# [WHAT YOU ARE ASKED TO DO]
Return the lines of the entries below unchanged, starting with the line that contains "family: Rhamnaceae" and going on through the line that contains "state / province: Fribourg", both included.

☆ ☆ ☆ ☆ ☆

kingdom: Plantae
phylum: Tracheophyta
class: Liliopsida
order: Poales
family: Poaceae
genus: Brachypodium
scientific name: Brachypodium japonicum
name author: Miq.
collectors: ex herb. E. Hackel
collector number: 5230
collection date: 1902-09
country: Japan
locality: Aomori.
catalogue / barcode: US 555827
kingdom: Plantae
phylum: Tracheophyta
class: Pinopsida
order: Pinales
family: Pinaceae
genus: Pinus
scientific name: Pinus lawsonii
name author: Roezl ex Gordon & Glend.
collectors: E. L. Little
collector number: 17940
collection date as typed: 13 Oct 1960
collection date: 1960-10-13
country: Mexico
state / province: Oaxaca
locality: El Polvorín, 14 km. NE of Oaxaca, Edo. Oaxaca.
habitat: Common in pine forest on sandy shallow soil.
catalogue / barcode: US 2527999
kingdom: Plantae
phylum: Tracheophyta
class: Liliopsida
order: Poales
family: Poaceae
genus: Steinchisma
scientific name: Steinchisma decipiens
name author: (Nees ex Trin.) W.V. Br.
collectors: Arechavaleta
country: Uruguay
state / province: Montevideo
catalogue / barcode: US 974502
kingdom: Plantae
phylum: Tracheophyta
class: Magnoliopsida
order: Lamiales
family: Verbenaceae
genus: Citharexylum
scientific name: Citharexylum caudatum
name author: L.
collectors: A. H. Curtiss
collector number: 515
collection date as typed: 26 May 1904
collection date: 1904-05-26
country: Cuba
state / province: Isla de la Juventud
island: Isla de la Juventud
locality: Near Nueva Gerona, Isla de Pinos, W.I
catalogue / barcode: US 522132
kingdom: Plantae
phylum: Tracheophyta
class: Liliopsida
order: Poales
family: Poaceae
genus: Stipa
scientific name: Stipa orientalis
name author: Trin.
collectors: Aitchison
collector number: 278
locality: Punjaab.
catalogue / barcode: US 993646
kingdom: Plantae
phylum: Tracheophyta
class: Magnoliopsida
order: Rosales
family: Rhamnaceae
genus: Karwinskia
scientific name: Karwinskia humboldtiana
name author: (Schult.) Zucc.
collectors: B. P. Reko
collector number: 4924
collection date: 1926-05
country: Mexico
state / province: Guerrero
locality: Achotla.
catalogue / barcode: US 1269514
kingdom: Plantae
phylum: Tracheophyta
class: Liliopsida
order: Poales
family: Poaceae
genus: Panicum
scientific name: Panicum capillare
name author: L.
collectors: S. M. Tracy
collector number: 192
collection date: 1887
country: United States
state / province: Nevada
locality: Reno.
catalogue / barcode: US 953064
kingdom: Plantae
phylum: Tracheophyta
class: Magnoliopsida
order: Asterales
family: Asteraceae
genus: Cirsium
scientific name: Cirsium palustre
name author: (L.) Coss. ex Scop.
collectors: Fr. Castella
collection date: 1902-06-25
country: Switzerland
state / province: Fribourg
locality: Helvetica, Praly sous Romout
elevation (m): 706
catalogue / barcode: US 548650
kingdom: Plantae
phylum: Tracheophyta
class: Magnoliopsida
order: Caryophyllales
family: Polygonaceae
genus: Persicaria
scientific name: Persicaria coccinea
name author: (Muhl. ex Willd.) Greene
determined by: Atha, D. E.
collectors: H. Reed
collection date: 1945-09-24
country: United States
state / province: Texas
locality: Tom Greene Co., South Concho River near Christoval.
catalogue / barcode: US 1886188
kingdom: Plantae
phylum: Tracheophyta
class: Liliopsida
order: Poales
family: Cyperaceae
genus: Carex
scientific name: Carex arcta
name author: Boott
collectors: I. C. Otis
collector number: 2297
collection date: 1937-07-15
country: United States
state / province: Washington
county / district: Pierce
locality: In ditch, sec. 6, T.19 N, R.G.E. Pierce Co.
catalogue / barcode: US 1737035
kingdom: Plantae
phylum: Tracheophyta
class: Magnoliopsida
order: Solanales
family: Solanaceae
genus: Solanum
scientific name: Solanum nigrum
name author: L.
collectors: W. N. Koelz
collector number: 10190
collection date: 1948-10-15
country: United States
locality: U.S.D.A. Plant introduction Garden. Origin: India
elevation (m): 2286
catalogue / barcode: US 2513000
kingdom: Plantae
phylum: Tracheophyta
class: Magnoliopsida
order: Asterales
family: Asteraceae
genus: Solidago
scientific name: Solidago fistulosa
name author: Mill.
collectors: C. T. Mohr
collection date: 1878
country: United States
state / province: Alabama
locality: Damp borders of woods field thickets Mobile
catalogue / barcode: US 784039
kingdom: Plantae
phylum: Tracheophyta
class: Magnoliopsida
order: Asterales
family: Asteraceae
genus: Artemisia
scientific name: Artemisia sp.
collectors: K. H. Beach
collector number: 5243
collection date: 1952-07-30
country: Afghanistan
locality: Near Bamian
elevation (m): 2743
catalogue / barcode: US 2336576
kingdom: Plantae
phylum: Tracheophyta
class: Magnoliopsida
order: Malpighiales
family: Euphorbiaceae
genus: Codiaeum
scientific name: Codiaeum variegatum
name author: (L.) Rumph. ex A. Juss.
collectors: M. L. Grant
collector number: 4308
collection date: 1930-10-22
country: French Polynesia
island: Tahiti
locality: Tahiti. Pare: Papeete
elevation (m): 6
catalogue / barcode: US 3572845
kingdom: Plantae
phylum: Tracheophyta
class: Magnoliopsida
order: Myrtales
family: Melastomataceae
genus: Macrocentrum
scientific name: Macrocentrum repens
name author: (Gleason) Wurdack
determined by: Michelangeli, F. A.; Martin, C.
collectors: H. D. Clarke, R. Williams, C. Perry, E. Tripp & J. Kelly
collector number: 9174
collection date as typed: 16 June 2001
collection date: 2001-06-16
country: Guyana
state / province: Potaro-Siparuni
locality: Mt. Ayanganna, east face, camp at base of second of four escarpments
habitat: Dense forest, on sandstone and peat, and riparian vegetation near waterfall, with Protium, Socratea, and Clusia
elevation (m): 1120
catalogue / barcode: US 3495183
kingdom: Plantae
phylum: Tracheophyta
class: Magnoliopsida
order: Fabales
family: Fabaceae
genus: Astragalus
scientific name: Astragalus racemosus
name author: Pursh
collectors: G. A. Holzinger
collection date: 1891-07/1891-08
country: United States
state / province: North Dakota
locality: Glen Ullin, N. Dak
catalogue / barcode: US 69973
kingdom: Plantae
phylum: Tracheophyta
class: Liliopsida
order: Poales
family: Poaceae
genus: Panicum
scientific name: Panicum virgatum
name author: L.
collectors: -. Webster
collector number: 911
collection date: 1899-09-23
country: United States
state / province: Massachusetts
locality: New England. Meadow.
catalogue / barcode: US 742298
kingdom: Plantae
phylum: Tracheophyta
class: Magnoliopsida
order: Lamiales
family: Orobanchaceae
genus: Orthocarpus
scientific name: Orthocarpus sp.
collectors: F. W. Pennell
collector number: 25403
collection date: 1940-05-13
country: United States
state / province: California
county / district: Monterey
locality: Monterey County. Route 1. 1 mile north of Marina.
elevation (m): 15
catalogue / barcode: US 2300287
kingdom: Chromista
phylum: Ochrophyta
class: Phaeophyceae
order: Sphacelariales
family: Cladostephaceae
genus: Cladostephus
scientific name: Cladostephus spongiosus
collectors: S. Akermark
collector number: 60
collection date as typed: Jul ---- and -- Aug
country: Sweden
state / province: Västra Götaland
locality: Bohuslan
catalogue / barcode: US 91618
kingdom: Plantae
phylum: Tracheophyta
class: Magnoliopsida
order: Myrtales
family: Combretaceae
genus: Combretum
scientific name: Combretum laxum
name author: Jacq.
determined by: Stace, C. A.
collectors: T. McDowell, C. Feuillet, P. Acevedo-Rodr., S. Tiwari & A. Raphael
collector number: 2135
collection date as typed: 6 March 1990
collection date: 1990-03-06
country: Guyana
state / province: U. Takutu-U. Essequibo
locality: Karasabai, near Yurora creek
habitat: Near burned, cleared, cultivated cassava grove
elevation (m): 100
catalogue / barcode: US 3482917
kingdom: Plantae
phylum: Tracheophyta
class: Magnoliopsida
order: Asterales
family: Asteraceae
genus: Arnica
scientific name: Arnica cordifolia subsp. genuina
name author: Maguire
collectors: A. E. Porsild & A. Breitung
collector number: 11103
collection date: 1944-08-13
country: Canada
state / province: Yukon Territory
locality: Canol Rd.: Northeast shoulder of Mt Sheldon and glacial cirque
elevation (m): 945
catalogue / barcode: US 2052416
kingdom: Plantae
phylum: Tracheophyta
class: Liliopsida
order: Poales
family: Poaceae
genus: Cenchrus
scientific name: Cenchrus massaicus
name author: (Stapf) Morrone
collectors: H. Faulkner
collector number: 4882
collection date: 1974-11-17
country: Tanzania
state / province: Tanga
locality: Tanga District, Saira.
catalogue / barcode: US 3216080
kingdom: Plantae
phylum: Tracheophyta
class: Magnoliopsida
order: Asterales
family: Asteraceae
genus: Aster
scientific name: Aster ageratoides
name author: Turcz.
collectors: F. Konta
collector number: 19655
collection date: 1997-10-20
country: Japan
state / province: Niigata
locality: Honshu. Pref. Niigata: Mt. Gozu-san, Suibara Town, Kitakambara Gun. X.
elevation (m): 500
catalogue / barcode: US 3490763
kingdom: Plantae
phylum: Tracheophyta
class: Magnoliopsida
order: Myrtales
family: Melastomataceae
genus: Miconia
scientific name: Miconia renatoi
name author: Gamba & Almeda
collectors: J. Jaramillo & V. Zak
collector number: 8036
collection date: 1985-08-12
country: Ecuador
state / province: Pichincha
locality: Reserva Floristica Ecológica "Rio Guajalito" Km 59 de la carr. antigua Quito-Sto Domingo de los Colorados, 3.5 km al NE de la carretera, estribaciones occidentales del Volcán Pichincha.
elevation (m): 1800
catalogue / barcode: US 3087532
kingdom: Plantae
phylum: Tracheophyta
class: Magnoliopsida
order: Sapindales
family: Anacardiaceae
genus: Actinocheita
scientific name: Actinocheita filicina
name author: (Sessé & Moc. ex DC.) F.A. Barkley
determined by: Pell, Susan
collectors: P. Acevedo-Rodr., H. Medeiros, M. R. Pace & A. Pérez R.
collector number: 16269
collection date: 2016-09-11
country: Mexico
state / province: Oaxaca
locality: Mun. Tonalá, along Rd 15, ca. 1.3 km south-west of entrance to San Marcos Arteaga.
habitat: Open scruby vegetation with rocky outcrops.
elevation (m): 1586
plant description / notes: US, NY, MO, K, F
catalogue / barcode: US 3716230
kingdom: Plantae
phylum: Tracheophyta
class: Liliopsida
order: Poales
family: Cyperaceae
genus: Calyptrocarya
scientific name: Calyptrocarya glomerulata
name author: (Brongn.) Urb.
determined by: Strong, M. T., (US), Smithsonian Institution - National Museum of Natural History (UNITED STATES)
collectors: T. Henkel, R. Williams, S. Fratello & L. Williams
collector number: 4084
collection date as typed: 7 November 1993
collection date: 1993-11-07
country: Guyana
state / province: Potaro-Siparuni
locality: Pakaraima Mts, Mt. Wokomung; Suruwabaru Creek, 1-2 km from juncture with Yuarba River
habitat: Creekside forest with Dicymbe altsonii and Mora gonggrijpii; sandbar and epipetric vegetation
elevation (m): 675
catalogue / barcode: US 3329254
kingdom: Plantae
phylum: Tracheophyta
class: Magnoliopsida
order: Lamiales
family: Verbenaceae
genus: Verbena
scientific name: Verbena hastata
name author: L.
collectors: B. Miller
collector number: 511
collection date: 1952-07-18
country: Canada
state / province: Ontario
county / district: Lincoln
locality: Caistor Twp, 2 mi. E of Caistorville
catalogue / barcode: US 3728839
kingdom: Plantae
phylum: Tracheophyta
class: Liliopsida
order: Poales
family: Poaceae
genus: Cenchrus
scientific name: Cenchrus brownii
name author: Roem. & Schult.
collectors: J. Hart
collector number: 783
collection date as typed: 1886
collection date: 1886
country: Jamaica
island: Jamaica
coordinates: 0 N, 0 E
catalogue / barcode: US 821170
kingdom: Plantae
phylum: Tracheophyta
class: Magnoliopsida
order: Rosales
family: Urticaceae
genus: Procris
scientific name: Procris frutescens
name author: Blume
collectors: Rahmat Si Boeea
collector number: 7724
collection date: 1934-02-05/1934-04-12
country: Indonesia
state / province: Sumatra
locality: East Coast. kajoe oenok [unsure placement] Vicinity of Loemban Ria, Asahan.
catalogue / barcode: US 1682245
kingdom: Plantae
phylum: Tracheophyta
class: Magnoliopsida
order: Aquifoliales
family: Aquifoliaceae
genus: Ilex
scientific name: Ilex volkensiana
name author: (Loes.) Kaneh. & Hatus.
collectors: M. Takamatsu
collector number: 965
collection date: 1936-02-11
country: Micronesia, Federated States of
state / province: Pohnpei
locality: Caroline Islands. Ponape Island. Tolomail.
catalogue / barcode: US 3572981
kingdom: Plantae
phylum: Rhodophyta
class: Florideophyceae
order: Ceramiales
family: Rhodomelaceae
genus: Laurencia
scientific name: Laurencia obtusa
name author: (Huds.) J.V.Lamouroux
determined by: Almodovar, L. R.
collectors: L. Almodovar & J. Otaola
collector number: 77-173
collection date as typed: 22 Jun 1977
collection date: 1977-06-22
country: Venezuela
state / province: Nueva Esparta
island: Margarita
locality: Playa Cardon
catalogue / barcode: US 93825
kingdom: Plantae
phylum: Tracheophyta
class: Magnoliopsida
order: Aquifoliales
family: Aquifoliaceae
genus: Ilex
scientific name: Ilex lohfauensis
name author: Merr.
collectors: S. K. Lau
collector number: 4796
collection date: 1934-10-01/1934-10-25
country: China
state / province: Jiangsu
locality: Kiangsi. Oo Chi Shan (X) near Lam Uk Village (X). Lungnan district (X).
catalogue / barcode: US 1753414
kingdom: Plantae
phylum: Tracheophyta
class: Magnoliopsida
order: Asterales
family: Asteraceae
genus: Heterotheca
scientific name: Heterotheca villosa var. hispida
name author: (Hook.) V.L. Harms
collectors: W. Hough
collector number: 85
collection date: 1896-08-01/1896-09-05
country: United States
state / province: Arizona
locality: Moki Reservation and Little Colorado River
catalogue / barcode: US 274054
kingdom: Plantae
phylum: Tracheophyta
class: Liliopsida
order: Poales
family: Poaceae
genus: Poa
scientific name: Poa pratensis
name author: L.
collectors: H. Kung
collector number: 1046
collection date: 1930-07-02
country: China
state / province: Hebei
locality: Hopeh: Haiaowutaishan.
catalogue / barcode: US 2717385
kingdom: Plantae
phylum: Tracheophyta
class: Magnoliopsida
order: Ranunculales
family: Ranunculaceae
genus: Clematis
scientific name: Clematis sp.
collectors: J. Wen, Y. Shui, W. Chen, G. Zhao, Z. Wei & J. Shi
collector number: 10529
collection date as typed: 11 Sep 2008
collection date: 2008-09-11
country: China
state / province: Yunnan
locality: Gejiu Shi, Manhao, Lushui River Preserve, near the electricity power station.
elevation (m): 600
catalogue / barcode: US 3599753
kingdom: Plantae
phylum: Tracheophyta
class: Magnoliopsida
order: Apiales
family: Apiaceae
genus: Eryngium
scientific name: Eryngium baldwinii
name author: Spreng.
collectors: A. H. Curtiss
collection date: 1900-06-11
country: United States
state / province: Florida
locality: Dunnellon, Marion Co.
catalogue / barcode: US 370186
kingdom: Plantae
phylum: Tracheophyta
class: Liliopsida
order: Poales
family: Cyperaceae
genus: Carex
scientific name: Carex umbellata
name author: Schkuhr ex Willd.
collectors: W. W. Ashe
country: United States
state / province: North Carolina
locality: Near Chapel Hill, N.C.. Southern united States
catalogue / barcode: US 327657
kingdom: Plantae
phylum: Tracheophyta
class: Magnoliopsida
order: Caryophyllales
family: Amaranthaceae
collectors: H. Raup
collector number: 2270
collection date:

☆ ☆ ☆ ☆ ☆

# [FULL RESPONSE]
family: Rhamnaceae
genus: Karwinskia
scientific name: Karwinskia humboldtiana
name author: (Schult.) Zucc.
collectors: B. P. Reko
collector number: 4924
collection date: 1926-05
country: Mexico
state / province: Guerrero
locality: Achotla.
catalogue / barcode: US 1269514
kingdom: Plantae
phylum: Tracheophyta
class: Liliopsida
order: Poales
family: Poaceae
genus: Panicum
scientific name: Panicum capillare
name author: L.
collectors: S. M. Tracy
collector number: 192
collection date: 1887
country: United States
state / province: Nevada
locality: Reno.
catalogue / barcode: US 953064
kingdom: Plantae
phylum: Tracheophyta
class: Magnoliopsida
order: Asterales
family: Asteraceae
genus: Cirsium
scientific name: Cirsium palustre
name author: (L.) Coss. ex Scop.
collectors: Fr. Castella
collection date: 1902-06-25
country: Switzerland
state / province: Fribourg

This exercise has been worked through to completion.